** Data records **
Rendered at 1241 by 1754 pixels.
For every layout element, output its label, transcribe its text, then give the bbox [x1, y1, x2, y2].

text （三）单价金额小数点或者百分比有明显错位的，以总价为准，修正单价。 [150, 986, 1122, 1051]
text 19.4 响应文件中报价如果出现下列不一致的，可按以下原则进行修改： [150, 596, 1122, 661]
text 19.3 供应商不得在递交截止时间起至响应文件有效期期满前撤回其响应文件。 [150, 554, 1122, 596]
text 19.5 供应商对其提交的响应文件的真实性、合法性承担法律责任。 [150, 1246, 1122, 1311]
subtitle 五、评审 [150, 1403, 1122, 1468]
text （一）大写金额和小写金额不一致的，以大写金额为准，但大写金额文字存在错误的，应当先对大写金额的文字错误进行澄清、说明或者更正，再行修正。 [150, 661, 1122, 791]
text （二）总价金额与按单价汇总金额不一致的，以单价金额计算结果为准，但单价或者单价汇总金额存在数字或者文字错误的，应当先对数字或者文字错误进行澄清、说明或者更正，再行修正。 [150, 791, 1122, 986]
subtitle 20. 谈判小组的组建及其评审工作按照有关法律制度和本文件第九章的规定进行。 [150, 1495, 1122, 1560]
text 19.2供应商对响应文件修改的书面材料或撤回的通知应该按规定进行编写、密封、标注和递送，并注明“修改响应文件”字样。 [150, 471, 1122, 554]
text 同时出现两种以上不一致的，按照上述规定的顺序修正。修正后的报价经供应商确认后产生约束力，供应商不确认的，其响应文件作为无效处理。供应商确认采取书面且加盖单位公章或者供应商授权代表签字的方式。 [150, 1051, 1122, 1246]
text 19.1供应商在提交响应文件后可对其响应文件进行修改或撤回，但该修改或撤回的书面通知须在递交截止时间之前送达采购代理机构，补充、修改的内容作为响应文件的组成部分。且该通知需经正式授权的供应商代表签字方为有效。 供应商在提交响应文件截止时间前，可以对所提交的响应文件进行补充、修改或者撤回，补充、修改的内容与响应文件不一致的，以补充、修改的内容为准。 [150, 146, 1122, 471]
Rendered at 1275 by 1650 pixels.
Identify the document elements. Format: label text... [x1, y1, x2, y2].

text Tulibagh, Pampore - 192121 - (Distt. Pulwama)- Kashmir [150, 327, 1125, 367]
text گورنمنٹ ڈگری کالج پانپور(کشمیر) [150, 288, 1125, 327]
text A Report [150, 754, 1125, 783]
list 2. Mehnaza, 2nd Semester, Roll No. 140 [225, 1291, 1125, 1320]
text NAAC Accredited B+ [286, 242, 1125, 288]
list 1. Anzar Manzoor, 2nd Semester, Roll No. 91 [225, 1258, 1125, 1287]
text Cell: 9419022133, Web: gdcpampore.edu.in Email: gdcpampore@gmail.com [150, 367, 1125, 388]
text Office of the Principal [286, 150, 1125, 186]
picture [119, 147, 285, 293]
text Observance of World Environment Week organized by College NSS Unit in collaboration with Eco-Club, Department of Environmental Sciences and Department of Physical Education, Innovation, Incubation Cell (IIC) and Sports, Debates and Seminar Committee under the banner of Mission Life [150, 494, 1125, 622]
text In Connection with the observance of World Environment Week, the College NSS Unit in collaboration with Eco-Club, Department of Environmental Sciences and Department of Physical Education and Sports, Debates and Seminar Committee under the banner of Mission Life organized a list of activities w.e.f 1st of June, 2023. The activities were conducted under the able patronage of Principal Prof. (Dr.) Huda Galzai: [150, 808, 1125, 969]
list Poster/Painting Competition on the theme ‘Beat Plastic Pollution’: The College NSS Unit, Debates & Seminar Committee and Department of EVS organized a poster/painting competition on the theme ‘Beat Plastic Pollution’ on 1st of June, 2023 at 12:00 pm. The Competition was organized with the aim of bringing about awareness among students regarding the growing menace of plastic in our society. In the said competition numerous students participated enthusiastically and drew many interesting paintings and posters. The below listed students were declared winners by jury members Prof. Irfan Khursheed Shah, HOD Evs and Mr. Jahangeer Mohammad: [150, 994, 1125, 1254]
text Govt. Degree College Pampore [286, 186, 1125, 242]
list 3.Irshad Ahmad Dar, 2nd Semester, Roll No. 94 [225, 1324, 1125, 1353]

** Work to be completed **
Set down the data in full, word for word.

** Response to the task **
Rendered at 1241 by 1754 pixels.
For every layout element, output its label, transcribe its text, then give the bbox [x1, y1, x2, y2].

text （三）单价金额小数点或者百分比有明显错位的，以总价为准，修正单价。 [150, 986, 1122, 1051]
text 19.4 响应文件中报价如果出现下列不一致的，可按以下原则进行修改： [150, 596, 1122, 661]
text 19.3 供应商不得在递交截止时间起至响应文件有效期期满前撤回其响应文件。 [150, 554, 1122, 596]
text 19.5 供应商对其提交的响应文件的真实性、合法性承担法律责任。 [150, 1246, 1122, 1311]
subtitle 五、评审 [150, 1403, 1122, 1468]
text （一）大写金额和小写金额不一致的，以大写金额为准，但大写金额文字存在错误的，应当先对大写金额的文字错误进行澄清、说明或者更正，再行修正。 [150, 661, 1122, 791]
text （二）总价金额与按单价汇总金额不一致的，以单价金额计算结果为准，但单价或者单价汇总金额存在数字或者文字错误的，应当先对数字或者文字错误进行澄清、说明或者更正，再行修正。 [150, 791, 1122, 986]
subtitle 20. 谈判小组的组建及其评审工作按照有关法律制度和本文件第九章的规定进行。 [150, 1495, 1122, 1560]
text 19.2供应商对响应文件修改的书面材料或撤回的通知应该按规定进行编写、密封、标注和递送，并注明“修改响应文件”字样。 [150, 471, 1122, 554]
text 同时出现两种以上不一致的，按照上述规定的顺序修正。修正后的报价经供应商确认后产生约束力，供应商不确认的，其响应文件作为无效处理。供应商确认采取书面且加盖单位公章或者供应商授权代表签字的方式。 [150, 1051, 1122, 1246]
text 19.1供应商在提交响应文件后可对其响应文件进行修改或撤回，但该修改或撤回的书面通知须在递交截止时间之前送达采购代理机构，补充、修改的内容作为响应文件的组成部分。且该通知需经正式授权的供应商代表签字方为有效。 供应商在提交响应文件截止时间前，可以对所提交的响应文件进行补充、修改或者撤回，补充、修改的内容与响应文件不一致的，以补充、修改的内容为准。 [150, 146, 1122, 471]
Rendered at 1275 by 1650 pixels.
Identify the document elements. Format: label text... [x1, y1, x2, y2].

text Tulibagh, Pampore - 192121 - (Distt. Pulwama)- Kashmir [150, 327, 1125, 367]
text گورنمنٹ ڈگری کالج پانپور(کشمیر) [150, 288, 1125, 327]
text A Report [150, 754, 1125, 783]
list 2. Mehnaza, 2nd Semester, Roll No. 140 [225, 1291, 1125, 1320]
text NAAC Accredited B+ [286, 242, 1125, 288]
list 1. Anzar Manzoor, 2nd Semester, Roll No. 91 [225, 1258, 1125, 1287]
text Cell: 9419022133, Web: gdcpampore.edu.in Email: gdcpampore@gmail.com [150, 367, 1125, 388]
text Office of the Principal [286, 150, 1125, 186]
picture [119, 147, 285, 293]
text Observance of World Environment Week organized by College NSS Unit in collaboration with Eco-Club, Department of Environmental Sciences and Department of Physical Education, Innovation, Incubation Cell (IIC) and Sports, Debates and Seminar Committee under the banner of Mission Life [150, 494, 1125, 622]
text In Connection with the observance of World Environment Week, the College NSS Unit in collaboration with Eco-Club, Department of Environmental Sciences and Department of Physical Education and Sports, Debates and Seminar Committee under the banner of Mission Life organized a list of activities w.e.f 1st of June, 2023. The activities were conducted under the able patronage of Principal Prof. (Dr.) Huda Galzai: [150, 808, 1125, 969]
list Poster/Painting Competition on the theme ‘Beat Plastic Pollution’: The College NSS Unit, Debates & Seminar Committee and Department of EVS organized a poster/painting competition on the theme ‘Beat Plastic Pollution’ on 1st of June, 2023 at 12:00 pm. The Competition was organized with the aim of bringing about awareness among students regarding the growing menace of plastic in our society. In the said competition numerous students participated enthusiastically and drew many interesting paintings and posters. The below listed students were declared winners by jury members Prof. Irfan Khursheed Shah, HOD Evs and Mr. Jahangeer Mohammad: [150, 994, 1125, 1254]
text Govt. Degree College Pampore [286, 186, 1125, 242]
list 3.Irshad Ahmad Dar, 2nd Semester, Roll No. 94 [225, 1324, 1125, 1353]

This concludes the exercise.